Copy the filmmaker's reflection, starting with "By comparison, my" and going on through "famous.  Just people.", but change "novice filmmaker" to "first-time director".

───── Selected excerpt

As a first-time filmmaker, my learning curve over the past 10 years has been steep!  Our film, A Lot Like You, explores the lens we all bring to the story of our lives–the stories we inherit, and the stories we pass down about who we are and where we come from.

During our 10-year film journey, the popularity of documentaries soared while the US economy collapsed.  Many funding resources dried up.  And the few remaining funders were looking to fund films that exposed injustice and inspired people to take concrete, measurable action.  And so we saw a surge in the number of engaging, informative single-issue docs that came complete with a clearly-defined call to action.

By comparison, my film offered none of these things.  In addition to being a novice filmmaker, I am a queer, mixed-race daughter of immigrants making a personal film about my family on Mt. Kilimanjaro.  No one famous.  Just people.

──────────
───── Data entries

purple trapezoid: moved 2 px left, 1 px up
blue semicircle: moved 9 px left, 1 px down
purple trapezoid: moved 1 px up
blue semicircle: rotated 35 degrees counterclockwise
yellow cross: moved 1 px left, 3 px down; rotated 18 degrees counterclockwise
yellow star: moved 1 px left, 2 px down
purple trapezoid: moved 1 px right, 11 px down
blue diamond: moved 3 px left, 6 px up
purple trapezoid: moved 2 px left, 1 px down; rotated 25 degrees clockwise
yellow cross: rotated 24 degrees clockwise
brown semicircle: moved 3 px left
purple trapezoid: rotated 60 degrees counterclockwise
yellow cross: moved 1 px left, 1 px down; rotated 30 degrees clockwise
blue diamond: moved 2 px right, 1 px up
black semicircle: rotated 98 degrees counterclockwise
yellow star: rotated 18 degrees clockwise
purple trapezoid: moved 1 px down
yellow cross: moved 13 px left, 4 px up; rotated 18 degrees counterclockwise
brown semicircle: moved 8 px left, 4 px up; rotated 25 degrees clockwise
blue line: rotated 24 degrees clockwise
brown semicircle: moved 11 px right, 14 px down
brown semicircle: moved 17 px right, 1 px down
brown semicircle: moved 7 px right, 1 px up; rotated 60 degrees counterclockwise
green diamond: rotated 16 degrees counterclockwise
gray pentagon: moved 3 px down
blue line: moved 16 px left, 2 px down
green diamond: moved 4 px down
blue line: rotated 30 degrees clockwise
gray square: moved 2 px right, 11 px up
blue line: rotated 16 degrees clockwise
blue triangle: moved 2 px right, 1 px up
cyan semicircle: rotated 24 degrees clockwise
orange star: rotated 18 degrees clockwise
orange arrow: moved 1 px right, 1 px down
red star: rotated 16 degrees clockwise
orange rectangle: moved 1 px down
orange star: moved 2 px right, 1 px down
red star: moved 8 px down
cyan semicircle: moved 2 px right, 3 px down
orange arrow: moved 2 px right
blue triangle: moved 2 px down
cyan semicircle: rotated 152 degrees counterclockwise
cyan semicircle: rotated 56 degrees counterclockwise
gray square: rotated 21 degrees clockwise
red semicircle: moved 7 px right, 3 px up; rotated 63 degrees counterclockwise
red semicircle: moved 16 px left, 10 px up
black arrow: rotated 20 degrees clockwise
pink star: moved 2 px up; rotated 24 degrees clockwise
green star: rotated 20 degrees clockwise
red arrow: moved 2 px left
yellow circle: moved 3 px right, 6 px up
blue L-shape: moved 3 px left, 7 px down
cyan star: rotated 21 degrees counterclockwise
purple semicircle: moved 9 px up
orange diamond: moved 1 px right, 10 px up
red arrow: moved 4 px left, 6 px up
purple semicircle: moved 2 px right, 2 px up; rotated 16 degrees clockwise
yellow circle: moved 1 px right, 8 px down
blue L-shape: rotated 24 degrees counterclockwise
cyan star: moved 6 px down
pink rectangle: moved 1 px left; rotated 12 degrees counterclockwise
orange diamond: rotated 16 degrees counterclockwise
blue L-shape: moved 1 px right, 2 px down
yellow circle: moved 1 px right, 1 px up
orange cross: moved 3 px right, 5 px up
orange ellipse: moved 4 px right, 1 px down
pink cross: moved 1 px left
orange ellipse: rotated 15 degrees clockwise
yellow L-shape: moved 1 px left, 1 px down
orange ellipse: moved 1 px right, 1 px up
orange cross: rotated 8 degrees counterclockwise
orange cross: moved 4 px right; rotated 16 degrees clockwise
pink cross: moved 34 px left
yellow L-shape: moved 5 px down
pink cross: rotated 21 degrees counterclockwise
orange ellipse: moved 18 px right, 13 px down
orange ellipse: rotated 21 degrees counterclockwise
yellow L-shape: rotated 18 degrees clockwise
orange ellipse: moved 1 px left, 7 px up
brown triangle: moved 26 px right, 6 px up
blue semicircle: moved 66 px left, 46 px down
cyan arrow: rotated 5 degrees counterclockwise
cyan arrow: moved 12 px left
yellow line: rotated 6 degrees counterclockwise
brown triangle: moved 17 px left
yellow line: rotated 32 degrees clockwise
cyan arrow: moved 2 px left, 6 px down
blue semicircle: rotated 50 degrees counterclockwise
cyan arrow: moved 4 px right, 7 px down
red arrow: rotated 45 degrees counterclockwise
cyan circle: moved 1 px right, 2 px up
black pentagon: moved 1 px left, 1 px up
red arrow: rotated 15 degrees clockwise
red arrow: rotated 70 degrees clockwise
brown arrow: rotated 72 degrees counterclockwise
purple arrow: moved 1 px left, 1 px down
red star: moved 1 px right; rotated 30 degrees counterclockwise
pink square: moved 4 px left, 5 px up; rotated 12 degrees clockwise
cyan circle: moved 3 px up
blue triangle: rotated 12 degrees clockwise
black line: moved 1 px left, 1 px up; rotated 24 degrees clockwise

──────────

[Completed task]:
By comparison, my film offered none of these things.  In addition to being a first-time director, I am a queer, mixed-race daughter of immigrants making a personal film about my family on Mt. Kilimanjaro.  No one famous.  Just people.